‘We’ll get you some dumplings’

Father David Mullholland, 74, chaplain at the Mission to Seafarers, Toronto, shares a laugh with two homesick young men from Shanghai. Photo: Alyssa Bistonath
Father David Mullholland, 74, chaplain at the Mission to Seafarers, Toronto, shares a laugh with two homesick young men from Shanghai. Photo: Alyssa Bistonath
Published November 1, 2012

It’s a rainy morning at the Port of Oshawa, Ont., and burly stevedores swarm around the Heloise, a huge ship from China, hoisting long poles of steel rebar up and out of the hold. But not everyone is there for the cargo. A man in a gold hard hat strides around the machinery, slapping backs and waving hello. Father David Mulholland is here to meet the men on board.

For 37 years, Mulholland has been a chaplain with the Mission to Seafarers, a worldwide Anglican mission that serves the 1.2 million men and women who haul 90 per cent of the world’s fuel, clothing and food. “It’s a lonely job, full of adventure or danger,” says Mulholland. “Either you’re bored or you’re terrified.”
On the worst days, workers face storms at sea, poorly equipped vessels, injuries and owners who won’t pay up. Many seafarers come from developing countries—the Philippines, India, Ethiopia—and their work supports extended families.

In 11 ports across Canada, mission staff help these workers any way they can, everything from offering a listening ear to a ride to the mall. Often, the connection starts with an on-board visit. The mission’s Flying Angel logo on a shirt or hat means a quick passport to foreign ships.

Today, Mulholland climbs up the slippery gangway of the Heloise and is greeted by a young, smiling Chinese crew.
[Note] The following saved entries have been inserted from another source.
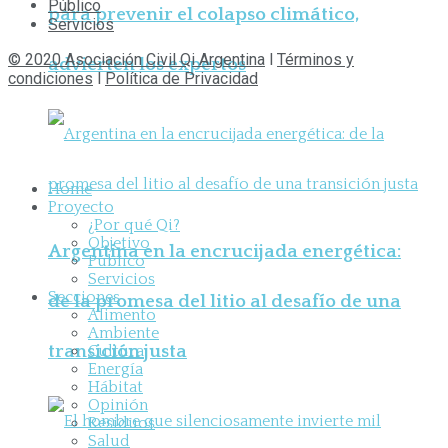
Público
para prevenir el colapso climático,
Servicios
© 2020 Asociación Civil Qi Argentina
l
Términos y
advierten los expertos
condiciones
l
Política de Privacidad
Home
Proyecto
¿Por qué Qi?
Objetivo
Argentina en la encrucijada energética:
Público
Servicios
Secciones
de la promesa del litio al desafío de una
Alimento
Ambiente
transición justa
Cultura
Energía
Hábitat
Opinión
Residuos
Salud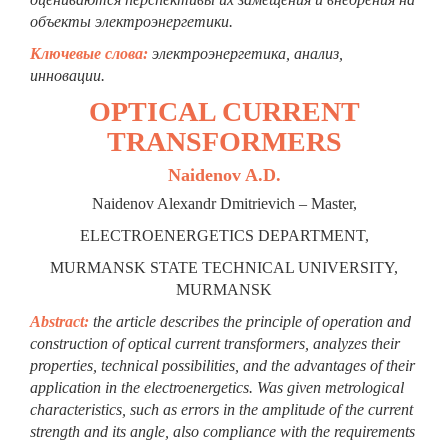
объекты электроэнергетики.
Ключевые слова:
электроэнергетика, анализ,
инновации.
OPTICAL CURRENT
TRANSFORMERS
Naidenov A.D.
Naidenov Alexandr Dmitrievich – Master,
ELECTROENERGETICS DEPARTMENT,
MURMANSK STATE TECHNICAL UNIVERSITY,
MURMANSK
Abstract:
the article describes the principle of operation and
construction of optical current transformers, analyzes their
properties, technical possibilities, and the advantages of their
application in the electroenergetics. Was given metrological
characteristics, such as errors in the amplitude of the current
strength and its angle, also compliance with the requirements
Sprightly at 74, Mulholland has met thousands of seafarers while serving the ports of Toronto and Oshawa. He’s lived through the era of Soviet shipping and watched shipping ports grow and shrink around Lake Ontario. But his mission remains the same: welcome the stranger.

Loneliness is a common challenge for seafarers, often away for six months to a year. While they’re at sea, their access to satellite phones and the Internet is infrequent and expensive.

At the Halifax mission, Maggie Whittingham-Lamont, seafarer co-ordinator, brings cell phones directly on board for seafarers. Time to connect with loved ones is precious, she says, as ships often dock for hours instead of days.

Recently, a seafarer from Ghana asked Whittingham-Lamont to help him recover a lost money transfer of $5,700 (six months’ wages), which he had sent home to pay for his niece’s tuition. Whittingham-Lamont spent almost five hours on the phone and was finally able to help recover most of the money.

Bishop Michael Ingham of the diocese of New Westminster recently became liaison bishop to the Mission to Seafarers, replacing Bishop Terry Finlay, who retired after 25 years’ service. “Many who come through [the missions] are not Christians and yet everyone is treated with the same dignity and respect,” he says. “Very often their personal and family crises receive help.”

Back on the Heloise, Mulholland follows Tao Hongjia and Liu Ning, both in their 20s, for a ship tour. They stroll through control rooms, the kitchen and then out on the deck, overlooking the grey waters of Lake Ontario. The conversation takes on an urgent tone: the young men need to go to Chinatown…for dumplings. They grin sheepishly.

“Very good,” says Mulholland, returning the smile. “We’ll get you some dumplings.”